— Work order 1 —
Answer these questions from the article about the 6Fit-A-Part device:
(a) What two signals does the device give to alert the wearer within seconds of contact?
(b) How accurate is the distance measurement when there are no human or building obstructions?
(c) At which conference was the research presented?
— Work order 2 —
Reproduce the part of the article about the 6Fit-A-Part device starting at "It can also" and ending at "according to researchers.".

Device Uses Latest Smartphone Technology to Make Social Distancing Easier
Social distancing is currently one of the best ways to prevent Covid-19, but maintaining six feet can be challenging. Georgia Tech researchers have created a custom wearable device that helps users stay safely apart in public places.
The device, called 6Fit-A-Part, performs wireless localization using ultra-wideband radios to determine if two or more devices are in close proximity. Within seconds of contact, the device emits a red light and a beep to alert the wearer. It can be worn by users or placed on objects in hospitals, schools, grocery stores, warehouses, and similar locations.
Pairing Wireless Networking and Sensing
6Fit-A-Part uses ultra-wideband radios, a relatively new technology gaining popularity in the latest smartphones. Radio waves are ideal for estimating distances because they travel at a fixed speed that can be measured. To determine which device the radio waves sensed the researchers rely on distributed ranging protocol, a wireless networking concept that extends the reach of a signal.
“We have previously explored various ways to measure distance between two wireless devices by exchanging special ranging packets,” said School of Computer Science (SCS) assistant professor Ashutosh Dhekne. “We identified that similar distance measurements can help us raise an alarm if two or more devices come in close proximity to each other.”
In operation, 6Fit-A-Part invites all neighboring devices to exchange wireless ranging packets to determine distance. Messages are limited, so each round of distance measurements isn’t time-consuming. For example, 10 nearby devices can calculate all-to-all distances within a second. The distance is accurate within 10 centimeters if there are no human or building obstructions.
The device’s merging of wireless networking techniques and wireless sensing technology also makes it more precise than other comparable devices. Instead of alerting a user any time devices are in range, 6Fit-A-Part can distinguish if there is a physical barrier between devices, such as a wall, that would prevent close contact.
It can also observe the received signal and its echoes from nearby objects to determine if there was a human blocking the signals. It can then compensate for the distance accordingly. This prevents false negatives when two people are too close to each other, but their bodies obstruct the signals from their devices.
Contact Prevention Better than Contact Tracing
Although many organizations are using contact tracing applications, the focus on social distancing makes 6Fit-A-Part a preventative measure before users are exposed to the virus. Users also don’t need a specific app downloaded or Bluetooth enabled to receive the benefits.
It protects privacy better, according to researchers.
“6Fit-A-Part reminds everyone to maintain physical distancing, which reduces the possibility of infection without constantly tracking a person’s whereabouts,” said SCS Ph.D. student Yifeng Cao. “This allows complete protection of the user’s privacy by not associating a particular person with the device.”
The researchers hope to test 6Fit-A-Part in additional real-world environments to understand how the device influences human behavior. Dhekne and Cao wrote the paper, 6Fit-A-Part: A Protocol for Physical Distancing on a Custom Wearable Device, with SCS Professor Mostafa Ammar. They presented the research at the 28th IEEE International Conference on Network Protocols in October.

— Recorded information —

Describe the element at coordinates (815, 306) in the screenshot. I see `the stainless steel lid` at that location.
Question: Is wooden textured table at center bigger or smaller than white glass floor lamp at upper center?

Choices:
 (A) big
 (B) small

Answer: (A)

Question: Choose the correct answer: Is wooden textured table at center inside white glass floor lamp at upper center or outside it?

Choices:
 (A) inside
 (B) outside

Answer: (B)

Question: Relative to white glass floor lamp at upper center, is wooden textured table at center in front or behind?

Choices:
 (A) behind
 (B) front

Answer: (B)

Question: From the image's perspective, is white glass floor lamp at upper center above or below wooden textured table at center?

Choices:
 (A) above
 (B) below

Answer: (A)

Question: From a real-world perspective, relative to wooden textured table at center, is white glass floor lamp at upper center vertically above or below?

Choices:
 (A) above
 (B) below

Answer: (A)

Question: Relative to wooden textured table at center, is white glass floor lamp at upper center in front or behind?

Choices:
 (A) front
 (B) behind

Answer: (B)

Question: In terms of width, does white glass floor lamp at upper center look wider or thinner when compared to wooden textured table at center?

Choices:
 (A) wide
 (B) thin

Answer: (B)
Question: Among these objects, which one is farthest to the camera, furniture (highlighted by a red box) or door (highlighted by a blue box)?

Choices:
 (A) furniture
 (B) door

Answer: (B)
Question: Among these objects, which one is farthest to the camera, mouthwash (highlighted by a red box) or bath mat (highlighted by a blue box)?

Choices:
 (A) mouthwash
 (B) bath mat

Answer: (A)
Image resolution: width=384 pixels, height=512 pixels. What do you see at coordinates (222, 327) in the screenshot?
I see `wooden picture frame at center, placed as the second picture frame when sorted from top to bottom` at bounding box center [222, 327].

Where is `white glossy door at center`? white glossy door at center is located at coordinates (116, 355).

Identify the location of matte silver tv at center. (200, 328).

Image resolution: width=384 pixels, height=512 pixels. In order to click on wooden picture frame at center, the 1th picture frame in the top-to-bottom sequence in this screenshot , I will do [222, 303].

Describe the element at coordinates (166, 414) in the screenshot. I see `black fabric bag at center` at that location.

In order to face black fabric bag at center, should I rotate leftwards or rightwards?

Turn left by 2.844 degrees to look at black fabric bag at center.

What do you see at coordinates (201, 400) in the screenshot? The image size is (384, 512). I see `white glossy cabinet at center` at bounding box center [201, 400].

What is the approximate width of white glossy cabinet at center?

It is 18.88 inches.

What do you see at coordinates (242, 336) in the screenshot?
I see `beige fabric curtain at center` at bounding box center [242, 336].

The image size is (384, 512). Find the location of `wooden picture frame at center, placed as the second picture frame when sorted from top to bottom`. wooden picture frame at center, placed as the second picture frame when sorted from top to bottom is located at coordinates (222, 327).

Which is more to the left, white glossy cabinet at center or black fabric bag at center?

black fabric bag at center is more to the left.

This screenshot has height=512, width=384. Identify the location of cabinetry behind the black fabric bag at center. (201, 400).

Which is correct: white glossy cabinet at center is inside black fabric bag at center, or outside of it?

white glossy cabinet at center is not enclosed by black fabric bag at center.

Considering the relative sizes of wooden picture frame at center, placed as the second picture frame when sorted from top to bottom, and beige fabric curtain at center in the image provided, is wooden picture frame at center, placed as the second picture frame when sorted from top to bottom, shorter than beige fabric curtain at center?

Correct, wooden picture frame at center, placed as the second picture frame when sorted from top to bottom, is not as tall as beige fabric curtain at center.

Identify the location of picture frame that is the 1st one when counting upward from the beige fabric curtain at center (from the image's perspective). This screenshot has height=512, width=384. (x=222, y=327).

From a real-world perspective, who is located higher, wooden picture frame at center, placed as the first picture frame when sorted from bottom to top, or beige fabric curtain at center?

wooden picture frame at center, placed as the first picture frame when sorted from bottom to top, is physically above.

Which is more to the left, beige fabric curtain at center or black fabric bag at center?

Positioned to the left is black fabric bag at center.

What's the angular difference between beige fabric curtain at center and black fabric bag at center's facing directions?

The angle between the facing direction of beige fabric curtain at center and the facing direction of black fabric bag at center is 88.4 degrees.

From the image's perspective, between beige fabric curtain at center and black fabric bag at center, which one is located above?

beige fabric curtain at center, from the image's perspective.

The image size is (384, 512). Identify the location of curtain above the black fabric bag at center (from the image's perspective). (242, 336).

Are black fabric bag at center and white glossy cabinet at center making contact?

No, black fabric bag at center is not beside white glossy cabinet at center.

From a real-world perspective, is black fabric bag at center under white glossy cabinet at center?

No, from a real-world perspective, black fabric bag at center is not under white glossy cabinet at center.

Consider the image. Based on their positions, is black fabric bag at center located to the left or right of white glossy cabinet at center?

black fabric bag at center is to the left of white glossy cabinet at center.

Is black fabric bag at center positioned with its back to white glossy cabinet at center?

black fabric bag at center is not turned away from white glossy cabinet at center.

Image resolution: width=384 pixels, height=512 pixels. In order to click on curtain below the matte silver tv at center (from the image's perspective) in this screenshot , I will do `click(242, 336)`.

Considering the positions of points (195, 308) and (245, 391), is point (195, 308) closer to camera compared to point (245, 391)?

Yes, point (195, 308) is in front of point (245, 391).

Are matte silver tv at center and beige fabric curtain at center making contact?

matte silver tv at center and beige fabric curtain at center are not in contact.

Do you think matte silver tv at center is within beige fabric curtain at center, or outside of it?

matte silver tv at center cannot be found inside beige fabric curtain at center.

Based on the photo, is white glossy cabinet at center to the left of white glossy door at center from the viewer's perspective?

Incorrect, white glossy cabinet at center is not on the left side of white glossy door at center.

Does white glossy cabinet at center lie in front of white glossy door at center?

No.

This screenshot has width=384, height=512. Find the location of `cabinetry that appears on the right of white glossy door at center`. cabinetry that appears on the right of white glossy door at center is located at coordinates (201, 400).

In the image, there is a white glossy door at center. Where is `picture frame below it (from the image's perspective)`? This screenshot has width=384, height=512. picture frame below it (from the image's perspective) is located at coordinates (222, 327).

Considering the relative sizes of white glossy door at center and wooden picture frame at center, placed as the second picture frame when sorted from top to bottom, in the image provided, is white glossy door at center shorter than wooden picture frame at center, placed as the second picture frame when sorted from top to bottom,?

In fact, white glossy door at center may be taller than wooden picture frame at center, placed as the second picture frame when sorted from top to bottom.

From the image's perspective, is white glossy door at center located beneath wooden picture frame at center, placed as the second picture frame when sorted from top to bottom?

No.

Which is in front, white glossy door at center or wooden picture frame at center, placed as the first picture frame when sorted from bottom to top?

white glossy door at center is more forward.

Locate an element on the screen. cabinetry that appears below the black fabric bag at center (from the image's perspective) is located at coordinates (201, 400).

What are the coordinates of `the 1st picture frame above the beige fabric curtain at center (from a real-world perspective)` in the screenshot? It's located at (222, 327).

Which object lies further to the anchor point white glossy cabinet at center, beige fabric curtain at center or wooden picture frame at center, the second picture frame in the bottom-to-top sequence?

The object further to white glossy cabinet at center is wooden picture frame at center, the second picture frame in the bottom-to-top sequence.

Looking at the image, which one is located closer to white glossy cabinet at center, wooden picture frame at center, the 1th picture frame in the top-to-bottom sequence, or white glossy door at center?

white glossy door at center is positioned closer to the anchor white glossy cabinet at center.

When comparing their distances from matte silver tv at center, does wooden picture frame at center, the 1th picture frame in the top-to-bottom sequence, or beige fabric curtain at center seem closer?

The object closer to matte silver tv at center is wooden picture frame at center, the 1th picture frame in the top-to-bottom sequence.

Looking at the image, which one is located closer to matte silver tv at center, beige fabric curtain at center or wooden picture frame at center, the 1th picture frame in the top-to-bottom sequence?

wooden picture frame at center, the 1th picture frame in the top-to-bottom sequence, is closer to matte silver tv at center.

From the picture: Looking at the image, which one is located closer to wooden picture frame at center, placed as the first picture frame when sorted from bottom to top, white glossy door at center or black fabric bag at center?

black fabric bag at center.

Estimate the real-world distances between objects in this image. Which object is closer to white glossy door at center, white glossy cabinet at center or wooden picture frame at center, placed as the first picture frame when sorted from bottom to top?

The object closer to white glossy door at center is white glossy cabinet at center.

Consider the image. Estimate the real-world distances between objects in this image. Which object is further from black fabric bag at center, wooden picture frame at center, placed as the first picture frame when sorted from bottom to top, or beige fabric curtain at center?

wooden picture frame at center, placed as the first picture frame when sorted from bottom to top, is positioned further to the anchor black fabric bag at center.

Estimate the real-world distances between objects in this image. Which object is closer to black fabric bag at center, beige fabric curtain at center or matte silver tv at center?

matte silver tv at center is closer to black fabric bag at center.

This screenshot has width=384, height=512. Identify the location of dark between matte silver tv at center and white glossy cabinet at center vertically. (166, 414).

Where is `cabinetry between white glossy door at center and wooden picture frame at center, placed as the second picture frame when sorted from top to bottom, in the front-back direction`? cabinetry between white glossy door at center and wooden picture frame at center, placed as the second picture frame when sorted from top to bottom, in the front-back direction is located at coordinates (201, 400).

— Expected output 1 —
(a) A red light and a beep.
(b) Within 10 centimeters.
(c) The 28th IEEE International Conference on Network Protocols.

— Expected output 2 —
It can also observe the received signal and its echoes from nearby objects to determine if there was a human blocking the signals. It can then compensate for the distance accordingly. This prevents false negatives when two people are too close to each other, but their bodies obstruct the signals from their devices.
Contact Prevention Better than Contact Tracing
Although many organizations are using contact tracing applications, the focus on social distancing makes 6Fit-A-Part a preventative measure before users are exposed to the virus. Users also don’t need a specific app downloaded or Bluetooth enabled to receive the benefits.
It protects privacy better, according to researchers.